──────── LISTED ENTRIES ────────

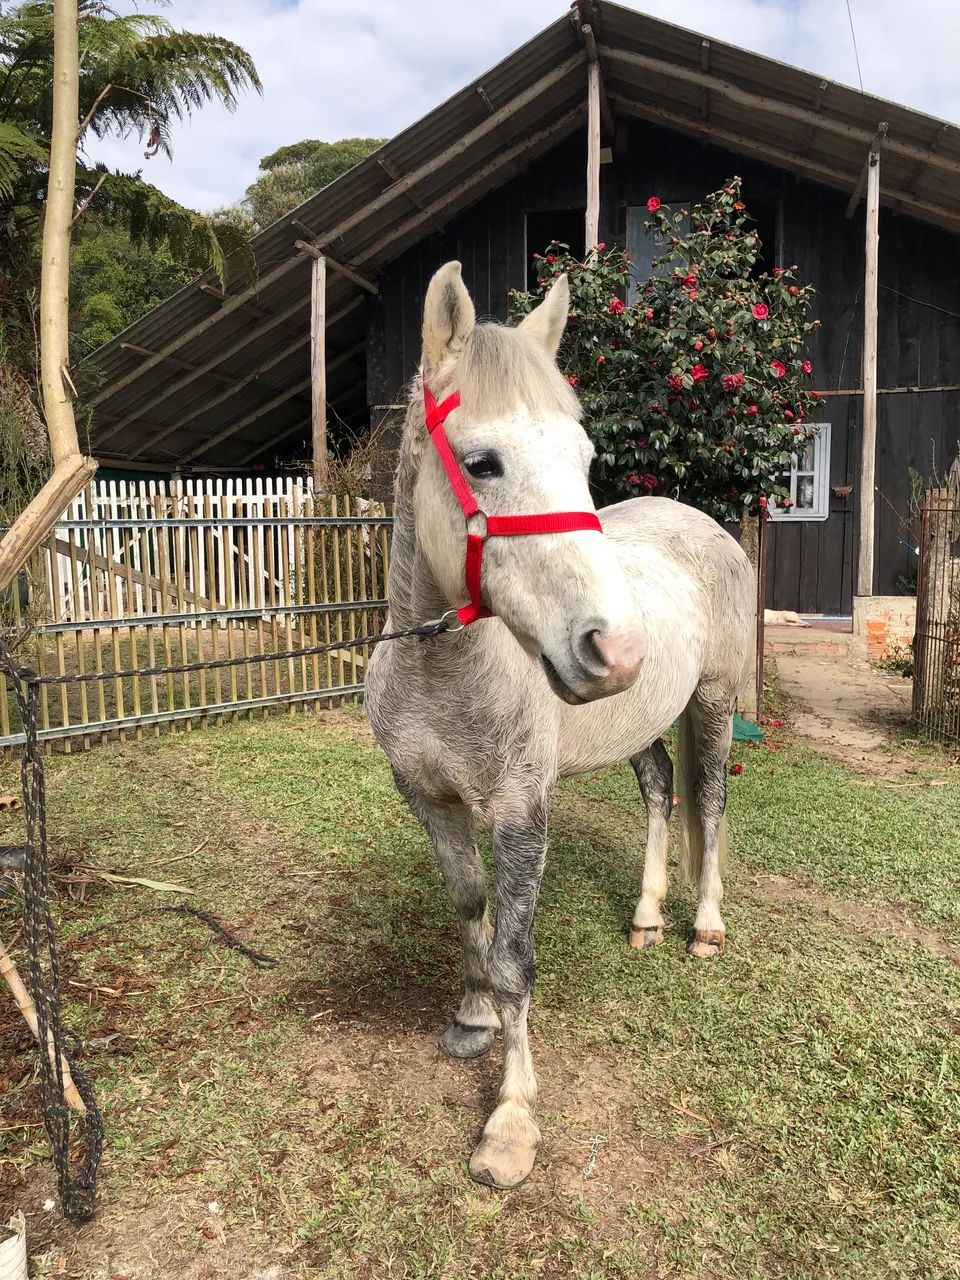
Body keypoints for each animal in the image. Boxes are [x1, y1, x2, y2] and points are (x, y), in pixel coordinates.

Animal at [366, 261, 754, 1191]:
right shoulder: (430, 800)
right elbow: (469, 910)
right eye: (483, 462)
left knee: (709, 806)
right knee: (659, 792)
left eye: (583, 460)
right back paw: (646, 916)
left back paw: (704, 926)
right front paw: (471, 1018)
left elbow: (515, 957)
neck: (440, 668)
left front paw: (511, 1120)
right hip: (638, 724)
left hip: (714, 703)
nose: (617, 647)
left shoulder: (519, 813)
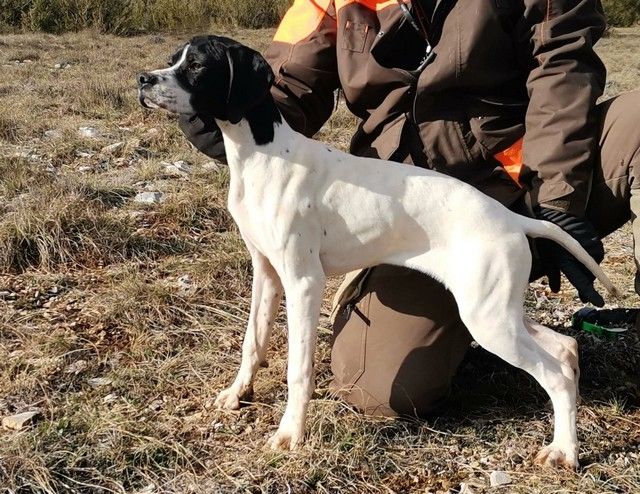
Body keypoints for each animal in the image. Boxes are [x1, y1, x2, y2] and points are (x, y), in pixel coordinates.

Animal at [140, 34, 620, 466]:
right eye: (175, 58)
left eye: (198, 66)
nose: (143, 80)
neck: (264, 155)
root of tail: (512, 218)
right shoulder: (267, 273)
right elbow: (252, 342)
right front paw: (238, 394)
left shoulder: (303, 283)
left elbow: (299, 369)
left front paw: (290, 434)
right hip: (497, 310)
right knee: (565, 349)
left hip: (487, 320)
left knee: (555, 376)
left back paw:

────────

WORK REQUIRED
Find "left eye: (198, 66)" in the records above. Repeat its line and every later line exactly, through the last one.

ANSWER TO THIS EXERCISE
left eye: (198, 66)
nose: (143, 80)
neck: (264, 155)
root of tail: (512, 218)
right shoulder: (267, 273)
right elbow: (252, 342)
right front paw: (238, 394)
left shoulder: (303, 283)
left elbow: (299, 369)
left front paw: (290, 434)
right hip: (497, 310)
right knee: (565, 349)
left hip: (487, 320)
left knee: (555, 376)
left back paw:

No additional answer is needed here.